— START —

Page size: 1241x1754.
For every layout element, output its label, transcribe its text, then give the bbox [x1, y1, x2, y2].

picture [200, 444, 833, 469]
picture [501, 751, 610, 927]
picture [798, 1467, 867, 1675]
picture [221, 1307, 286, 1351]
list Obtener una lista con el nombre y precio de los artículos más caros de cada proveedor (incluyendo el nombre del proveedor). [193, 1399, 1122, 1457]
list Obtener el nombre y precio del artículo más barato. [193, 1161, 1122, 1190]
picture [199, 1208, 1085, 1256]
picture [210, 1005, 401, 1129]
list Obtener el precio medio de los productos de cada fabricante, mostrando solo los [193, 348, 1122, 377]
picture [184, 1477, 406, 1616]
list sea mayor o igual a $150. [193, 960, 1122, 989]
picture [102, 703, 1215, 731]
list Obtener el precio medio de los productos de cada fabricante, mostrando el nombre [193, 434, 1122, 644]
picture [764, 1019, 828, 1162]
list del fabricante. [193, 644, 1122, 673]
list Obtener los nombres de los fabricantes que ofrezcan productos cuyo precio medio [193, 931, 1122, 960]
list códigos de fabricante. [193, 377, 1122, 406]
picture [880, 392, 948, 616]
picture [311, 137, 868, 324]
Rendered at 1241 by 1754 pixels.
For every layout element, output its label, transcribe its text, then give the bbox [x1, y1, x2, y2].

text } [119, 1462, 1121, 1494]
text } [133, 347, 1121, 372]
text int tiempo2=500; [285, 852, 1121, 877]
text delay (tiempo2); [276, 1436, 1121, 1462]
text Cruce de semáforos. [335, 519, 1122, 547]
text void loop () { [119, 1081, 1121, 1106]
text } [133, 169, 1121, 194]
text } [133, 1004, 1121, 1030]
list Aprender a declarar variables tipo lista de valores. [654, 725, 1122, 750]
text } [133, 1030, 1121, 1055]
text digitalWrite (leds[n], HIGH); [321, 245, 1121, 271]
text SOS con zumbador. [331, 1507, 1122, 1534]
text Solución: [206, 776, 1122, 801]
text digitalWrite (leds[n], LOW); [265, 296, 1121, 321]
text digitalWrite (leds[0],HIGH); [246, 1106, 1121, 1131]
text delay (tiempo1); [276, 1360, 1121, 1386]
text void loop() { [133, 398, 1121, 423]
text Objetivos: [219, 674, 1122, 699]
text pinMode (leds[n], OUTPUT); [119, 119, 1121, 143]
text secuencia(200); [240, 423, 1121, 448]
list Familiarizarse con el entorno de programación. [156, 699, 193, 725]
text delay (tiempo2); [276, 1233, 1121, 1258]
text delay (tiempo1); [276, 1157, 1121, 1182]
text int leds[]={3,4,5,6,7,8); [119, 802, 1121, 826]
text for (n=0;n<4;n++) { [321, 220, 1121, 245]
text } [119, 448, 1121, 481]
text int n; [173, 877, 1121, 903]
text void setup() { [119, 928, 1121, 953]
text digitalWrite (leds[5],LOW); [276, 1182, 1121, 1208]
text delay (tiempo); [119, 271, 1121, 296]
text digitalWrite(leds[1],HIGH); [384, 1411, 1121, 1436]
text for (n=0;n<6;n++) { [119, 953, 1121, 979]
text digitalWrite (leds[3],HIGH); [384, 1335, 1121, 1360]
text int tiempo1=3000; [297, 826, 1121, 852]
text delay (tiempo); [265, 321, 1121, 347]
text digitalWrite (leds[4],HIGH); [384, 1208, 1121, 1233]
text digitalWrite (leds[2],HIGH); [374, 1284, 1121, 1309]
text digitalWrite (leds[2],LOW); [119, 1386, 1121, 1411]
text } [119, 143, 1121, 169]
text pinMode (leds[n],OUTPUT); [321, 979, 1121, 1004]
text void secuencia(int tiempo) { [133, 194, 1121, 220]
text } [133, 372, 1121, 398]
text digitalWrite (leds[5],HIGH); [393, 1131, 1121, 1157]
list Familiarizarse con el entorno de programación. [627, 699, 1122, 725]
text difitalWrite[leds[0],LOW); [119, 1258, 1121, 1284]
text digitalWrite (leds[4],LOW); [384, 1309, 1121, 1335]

— END —

Short problem:
Rewrite every row above with "tiempo2" replaced by "tiempoB" wherever it occurs. Leave all other text unchanged.

Exercise output:
Page size: 1241x1754.
For every layout element, output its label, transcribe its text, then give the bbox [x1, y1, x2, y2].

picture [200, 444, 833, 469]
picture [501, 751, 610, 927]
picture [798, 1467, 867, 1675]
picture [221, 1307, 286, 1351]
list Obtener una lista con el nombre y precio de los artículos más caros de cada proveedor (incluyendo el nombre del proveedor). [193, 1399, 1122, 1457]
list Obtener el nombre y precio del artículo más barato. [193, 1161, 1122, 1190]
picture [199, 1208, 1085, 1256]
picture [210, 1005, 401, 1129]
list Obtener el precio medio de los productos de cada fabricante, mostrando solo los [193, 348, 1122, 377]
picture [184, 1477, 406, 1616]
list sea mayor o igual a $150. [193, 960, 1122, 989]
picture [102, 703, 1215, 731]
list Obtener el precio medio de los productos de cada fabricante, mostrando el nombre [193, 434, 1122, 644]
picture [764, 1019, 828, 1162]
list del fabricante. [193, 644, 1122, 673]
list Obtener los nombres de los fabricantes que ofrezcan productos cuyo precio medio [193, 931, 1122, 960]
list códigos de fabricante. [193, 377, 1122, 406]
picture [880, 392, 948, 616]
picture [311, 137, 868, 324]
Rendered at 1241 by 1754 pixels.
For every layout element, output its label, transcribe its text, then give the bbox [x1, y1, x2, y2].

text } [119, 1462, 1121, 1494]
text } [133, 347, 1121, 372]
text int tiempoB=500; [285, 852, 1121, 877]
text delay (tiempoB); [276, 1436, 1121, 1462]
text Cruce de semáforos. [335, 519, 1122, 547]
text void loop () { [119, 1081, 1121, 1106]
text } [133, 169, 1121, 194]
text } [133, 1004, 1121, 1030]
list Aprender a declarar variables tipo lista de valores. [654, 725, 1122, 750]
text } [133, 1030, 1121, 1055]
text digitalWrite (leds[n], HIGH); [321, 245, 1121, 271]
text SOS con zumbador. [331, 1507, 1122, 1534]
text Solución: [206, 776, 1122, 801]
text digitalWrite (leds[n], LOW); [265, 296, 1121, 321]
text digitalWrite (leds[0],HIGH); [246, 1106, 1121, 1131]
text delay (tiempo1); [276, 1360, 1121, 1386]
text void loop() { [133, 398, 1121, 423]
text Objetivos: [219, 674, 1122, 699]
text pinMode (leds[n], OUTPUT); [119, 119, 1121, 143]
text secuencia(200); [240, 423, 1121, 448]
list Familiarizarse con el entorno de programación. [156, 699, 193, 725]
text delay (tiempoB); [276, 1233, 1121, 1258]
text delay (tiempo1); [276, 1157, 1121, 1182]
text int leds[]={3,4,5,6,7,8); [119, 802, 1121, 826]
text for (n=0;n<4;n++) { [321, 220, 1121, 245]
text } [119, 448, 1121, 481]
text int n; [173, 877, 1121, 903]
text void setup() { [119, 928, 1121, 953]
text digitalWrite (leds[5],LOW); [276, 1182, 1121, 1208]
text delay (tiempo); [119, 271, 1121, 296]
text digitalWrite(leds[1],HIGH); [384, 1411, 1121, 1436]
text for (n=0;n<6;n++) { [119, 953, 1121, 979]
text digitalWrite (leds[3],HIGH); [384, 1335, 1121, 1360]
text int tiempo1=3000; [297, 826, 1121, 852]
text delay (tiempo); [265, 321, 1121, 347]
text digitalWrite (leds[4],HIGH); [384, 1208, 1121, 1233]
text digitalWrite (leds[2],HIGH); [374, 1284, 1121, 1309]
text digitalWrite (leds[2],LOW); [119, 1386, 1121, 1411]
text } [119, 143, 1121, 169]
text pinMode (leds[n],OUTPUT); [321, 979, 1121, 1004]
text void secuencia(int tiempo) { [133, 194, 1121, 220]
text } [133, 372, 1121, 398]
text digitalWrite (leds[5],HIGH); [393, 1131, 1121, 1157]
list Familiarizarse con el entorno de programación. [627, 699, 1122, 725]
text difitalWrite[leds[0],LOW); [119, 1258, 1121, 1284]
text digitalWrite (leds[4],LOW); [384, 1309, 1121, 1335]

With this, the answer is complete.